▸ BRIEF A
In the court passage on suing a county jail, translate this sentence into Spanish: "The only other defendant to this action is the Marshall County Jail itself."

*** Opening of EXTRACTED TEXT ***

The only other defendant to this action is the Marshall County Jail itself. But it is well established that a jail is not a "person" subject to suit under § 1983. See Watson v. Gill, 40 F. App'x 88, 89 (6th Cir. 2002) (county jail is a department of the county and not a legal entity susceptible to suit); Travis v. Clinton Cnty. Jail, No. 1:10-cv-1276, 2011 WL 447000, at *2 (W.D. Mich. Feb. 4, 2011) ("The jail is a building, not an entity capable of being sued in its own right."). Because Plaintiff has not claimed that the alleged violations at the jail are carried out under the authority of an unconstitutional policy or custom adopted by the county, she would not state a claim against Marshall County even if she named the county as a defendant in lieu of the jail. See Matthews v. Jones, 35 F.3d 1046, 1049 (6th Cir. 1994) ("The County may be held liable for [Plaintiff's] injuries only if those injuries were the result of an unconstitutional policy or custom of the County."). Plaintiff's suit, therefore, fails to state a claim under § 1983 against either of the named defendants.

*** Close of EXTRACTED TEXT ***
*** Opening of DATASET EXCERPTS ***

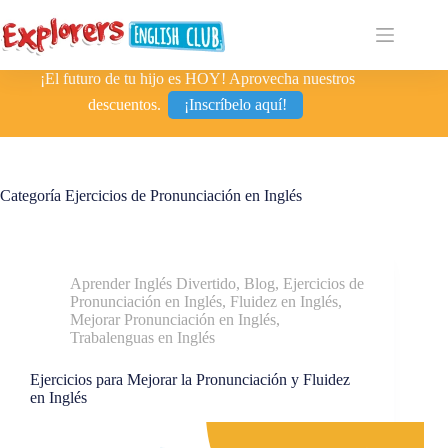
¡El futuro de tu hijo es HOY! Aprovecha nuestros
descuentos.
¡Inscríbelo aquí!
Categoría
Ejercicios de Pronunciación en Inglés
Aprender Inglés Divertido
,
Blog
,
Ejercicios de
Pronunciación en Inglés
,
Fluidez en Inglés
,
Mejorar Pronunciación en Inglés
,
Trabalenguas en Inglés
Ejercicios para Mejorar la Pronunciación y Fluidez
en Inglés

*** Close of DATASET EXCERPTS ***

▸ BRIEF B
Repeat exactly, line by line, the text read from the page image in the entry above, and omit the picture itself from your answer.

▸ RESPONSE A
El único otro demandado en esta acción es la propia Cárcel del Condado de Marshall.

▸ RESPONSE B
¡El futuro de tu hijo es HOY! Aprovecha nuestros
descuentos.
¡Inscríbelo aquí!
Categoría
Ejercicios de Pronunciación en Inglés
Aprender Inglés Divertido
,
Blog
,
Ejercicios de
Pronunciación en Inglés
,
Fluidez en Inglés
,
Mejorar Pronunciación en Inglés
,
Trabalenguas en Inglés
Ejercicios para Mejorar la Pronunciación y Fluidez
en Inglés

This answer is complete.